In Breve
- Qual è la riduzione dei punti vendita in Italia dal 2018 al 2023?
- Il numero di negozi è sceso da 666.479 a 570.313, con una riduzione di circa 96mila unità.
- Come è cambiato il fatturato del commercio al dettaglio in Italia?
- Il fatturato complessivo è aumentato del 25,7%, passando da 326,8 a 410,7 miliardi di euro.
- Quali settori hanno registrato una crescita nel commercio al dettaglio?
- I discount alimentari e le farmacie hanno registrato significative crescite nel fatturato.
Negli ultimi anni, il panorama del commercio al dettaglio in Italia ha subito profondi cambiamenti. Tra il 2018 e il 2023, il numero di negozi è sceso da 666.479 a 570.313, segnando una riduzione di circa 96mila unità (-14,4%).

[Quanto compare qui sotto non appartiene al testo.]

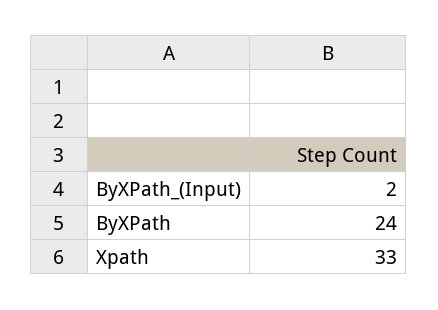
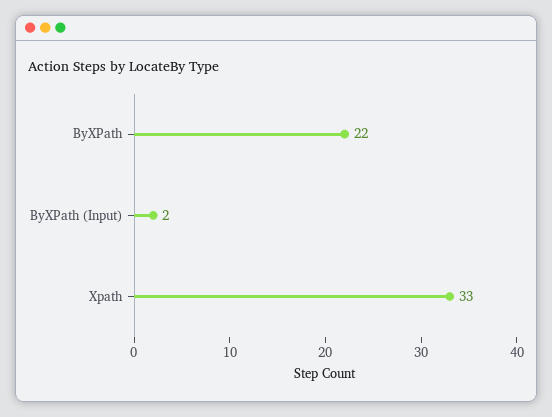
  {
    "ByXPath_(Input)": 2,
-   "ByXPath": 24,
+   "ByXPath": 22,
    "Xpath": 33
  }

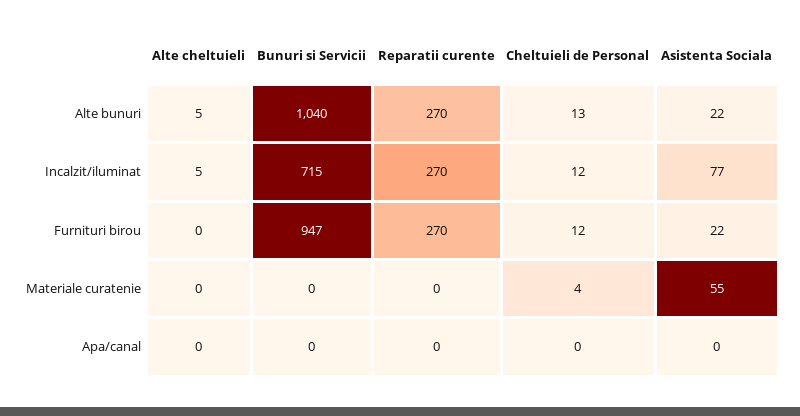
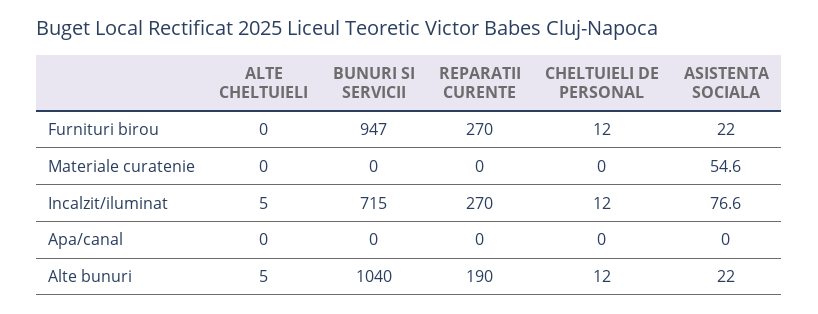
  {
    "Alte cheltuieli": {
      "Alte bunuri": 5,
      "Incalzit/iluminat": 5,
      "Furnituri birou": 0,
      "Materiale curatenie": 0,
      "Apa/canal": 0
    },
    "Bunuri si Servicii": {
      "Alte bunuri": 1040,
      "Incalzit/iluminat": 715,
      "Furnituri birou": 947,
      "Materiale curatenie": 0,
      "Apa/canal": 0
    },
    "Reparatii curente": {
-     "Alte bunuri": 270,
+     "Alte bunuri": 190,
      "Incalzit/iluminat": 270,
      "Furnituri birou": 270,
      "Materiale curatenie": 0,
      "Apa/canal": 0
    },
    "Cheltuieli de Personal": {
-     "Alte bunuri": 13,
+     "Alte bunuri": 12,
      "Incalzit/iluminat": 12,
      "Furnituri birou": 12,
-     "Materiale curatenie": 4,
+     "Materiale curatenie": 0,
      "Apa/canal": 0
    },
    "Asistenta Sociala": {
      "Alte bunuri": 22,
      "Incalzit/iluminat": 76.6,
      "Furnituri birou": 22,
      "Materiale curatenie": 54.6,
      "Apa/canal": 0
    }
  }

Nonostante questo calo, il fatturato complessivo del settore ha mostrato una crescita sorprendente del 25,7%, passando da 326,8 a 410,7 miliardi di euro.
Le categorie più colpite da questa contrazione sono state gli ambulanti, con un decremento del 27,3%, e i piccoli negozi alimentari, che hanno visto una diminuzione del 17,9%. Al contrario, le farmacie hanno registrato una crescita del 4,2%. Il vero motore di questa crescita del fatturato è rappresentato dai discount alimentari, che hanno visto un aumento delle unità locali del 7,4%, degli addetti del 51,2% e del fatturato del 101,1%.
È interessante notare che, sebbene l’inflazione sia aumentata del 19,8% nello stesso periodo, questo fattore spiega solo in parte l’incremento del fatturato, suggerendo una crescente ricerca di convenienza da parte delle famiglie italiane.
Un altro aspetto significativo è l’aggregato che comprende e-commerce, vendita porta a porta e distributori automatici, che ha visto un incremento del 13,6% nelle unità locali e un aumento del 41,9% nel fatturato.
Dal punto di vista occupazionale, la diminuzione dei punti vendita non ha portato a una perdita equivalente di posti di lavoro. Infatti, il numero di addetti è sceso solo dell’1,8%, mentre il numero medio di addetti per negozio è aumentato da 2,9 a 3,3. Settori come abbigliamento e calzature (+22,4%) e articoli culturali e ricreativi (+21,4%) hanno registrato incrementi significativi, nonostante la chiusura di numerose insegne.
Il fatturato per addetto è cresciuto del 27,9%, passando da 172mila a 220mila euro, con punte del 43,5% per le farmacie e del 50,4% per carburanti e tabacchi. Negli ipermercati, il fatturato per addetto è aumentato del 4,4%, mentre il fatturato complessivo ha subito un calo dell’8,4% e la dimensione media dei punti vendita si è ridotta del 13,6%.
Analizzando i dati territoriali, il Sud Italia mantiene una densità commerciale più alta, con 12,1 negozi ogni mille abitanti, rispetto agli 8,8-8,9 del Nord-est e del Nord-ovest. Questa capillarità è legata a minori opportunità di lavoro dipendente e alla crescita del turismo. Inoltre, il Sud è l’unica macroarea in cui gli addetti sono aumentati sia negli esercizi specializzati (+1,9%) sia in quelli non specializzati (+10%) tra il 2018 e il 2023.